### Your assignment
In the chessboard race passage, switch every "Baron" to "Count" and give the passage again from "Most recently the" up to and including "before reaching it.".

### Page excerpt
Most recently the Baron challenged Sir R----- to a race of knights around the perimeter of a chessboard, with the Baron starting upon the lower right hand square and Sir R----- upon the lower left. The chase proceeded anticlockwise with the Baron moving four squares at each turn and Sir R----- by the roll of a die. Costing Sir R----- one cent to play, his goal was to catch or overtake the Baron before he reached the first rank for which he would receive a prize of forty one cents for each square that the Baron still had to traverse before reaching it.

### Source data
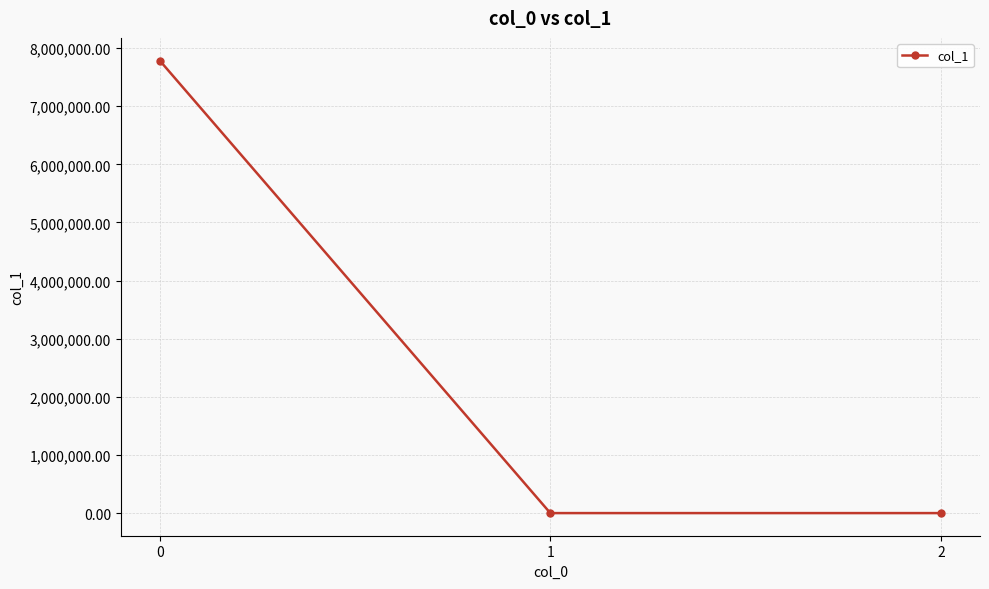

The chart shows a value of 1662337.4 at 0. True or false?

False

### Reply
Most recently the Count challenged Sir R----- to a race of knights around the perimeter of a chessboard, with the Count starting upon the lower right hand square and Sir R----- upon the lower left. The chase proceeded anticlockwise with the Count moving four squares at each turn and Sir R----- by the roll of a die. Costing Sir R----- one cent to play, his goal was to catch or overtake the Count before he reached the first rank for which he would receive a prize of forty one cents for each square that the Count still had to traverse before reaching it.